- From: Daniel O'Connor <daniel.oconnor@gmail.com>
- Date: Thu, 17 Sep 2009 17:49:25 +0930
- To: blumauera@punkt.at
- Cc: Kingsley Idehen <kidehen@openlinksw.com>, Brian Manley <brian.manley@gmail.com>, Juan Sequeda <juanfederico@gmail.com>, public-lod <public-lod@w3.org>, Semantic Web <semantic-web@w3.org>
I for one vote for "John and Juan's Data Jamboree" Less name choosing / bike shedding people! Let's pick some datasets to mesh and start generating ideas... I'll start: 1) http://wines.doconnor.user.dev.freebaseapps.com/index Wines is a simple freebase application which looks for things typed with Wine and does basic inference. You have "Shiraz" in the name? You are probably made from Shiraz grapes -> write it back.

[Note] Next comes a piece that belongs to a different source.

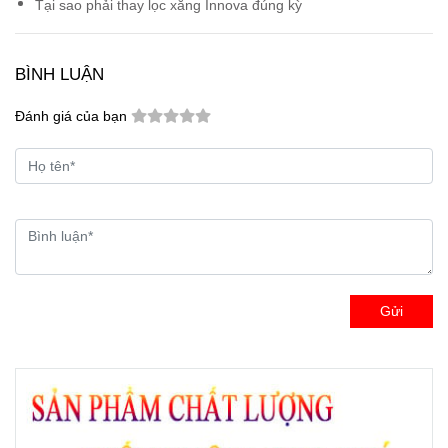
Tại sao phải thay lọc xăng Innova đúng kỳ
BÌNH LUẬN
Đánh giá của bạn
Gửi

This could easily be done with SPARQL instead - good example of a dataset being used to make itself more complete. 2) Bestbuyers: Find friends from my FOAF who are located closest to a Best Buy store which carries a product I am interested in (so I can ask them for my birthday present!) 3) Oh-no Ohloh: Mesh up bugs (baetle / other vocabs - http://code.google.com/p/baetle/) with Ohloh (http://rdfohloh.wikier.org/) or DOAP to give me an idea of how buggy a piece of software is before I use it. 4) AusGovBase - Mesh up Freebase RDF regarding organisations in Australian government with AGLS data (there's a kind of horrible serialization that predates RDFa in widespread use) which describes what data is available by individual organisations. Use case: tell me about the government entity I'm about to try to get documents from, and what they've already got online.